Having studied architecture and environmental design, Kano has discerned values and meanings that slip through human intentions by observing plants. Taking biologist Jakob von Uexküll’s concept of umwelt (often translated as “self-centered world”) as an inspiration, Kano has consistently been interested in the diversity of the worlds perceived by different organisms found in the everyday life sphere of human beings.

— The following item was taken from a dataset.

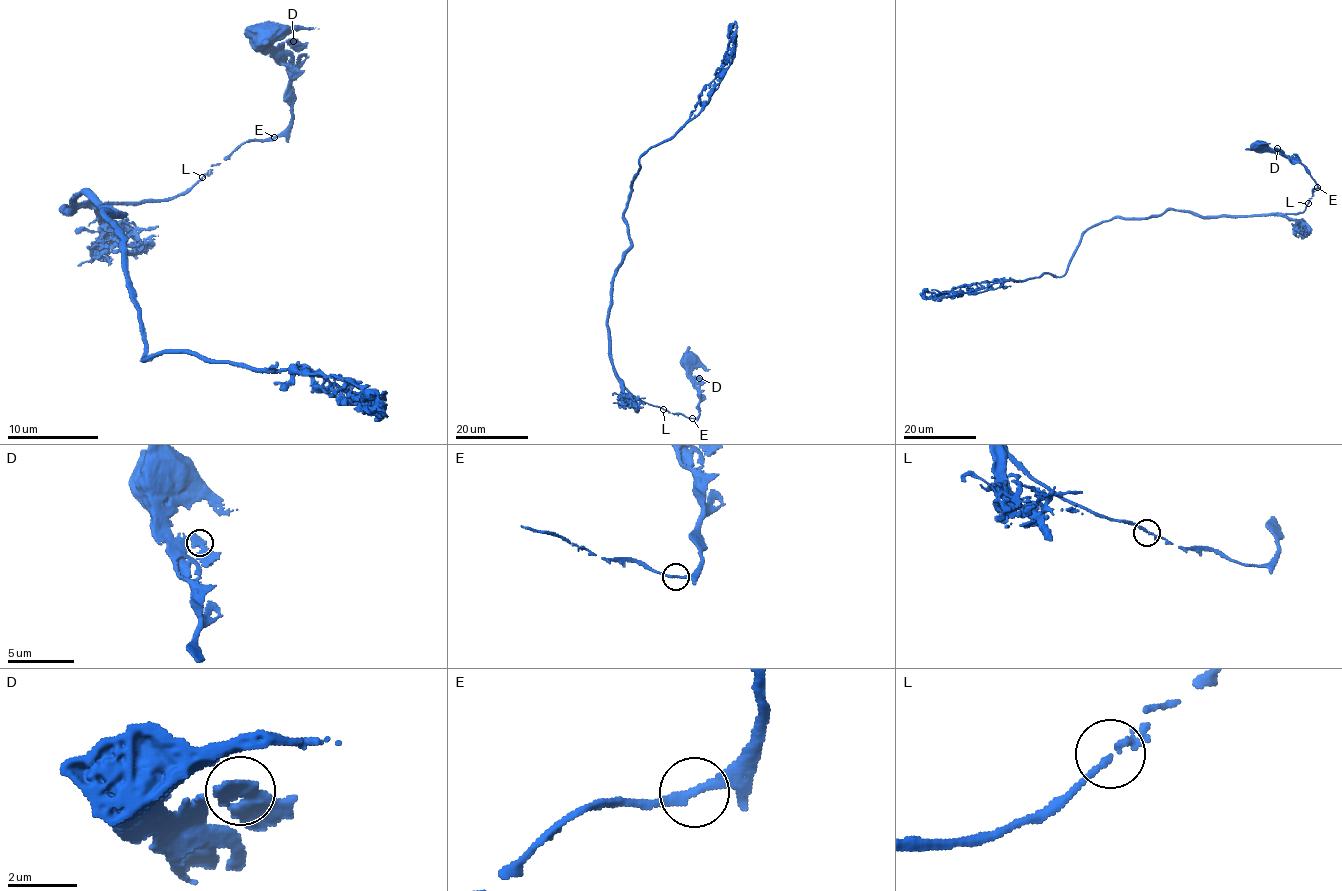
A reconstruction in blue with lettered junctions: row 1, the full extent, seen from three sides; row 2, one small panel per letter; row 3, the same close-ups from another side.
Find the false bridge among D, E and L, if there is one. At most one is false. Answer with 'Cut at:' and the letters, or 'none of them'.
Cut at: none of them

The landscapes that Kano gives shape to using ready-made products in a way that deviates from their original purpose, or by incorporating the viewpoints of the Other, such as plants and birds, retain the existing compositions of a work of sculpture or painting, but allow a worldview open to values departing from art and to diverse forms of existence to concurrently reside in them.
In recent years, he has produced works in places removed from the realm of art, such as a botanical garden, and the scale of the parts used in his sculptures and installations, focused in the past on the perception and scale of birds, has become a size smaller and more meticulous. Taking plants as its motif, and leading the micro-world of insects and microorganism that encircle plants into it, this exhibition invites viewers to imagine plural worlds where details acquire different identities for different organisms while giving rise to a whole.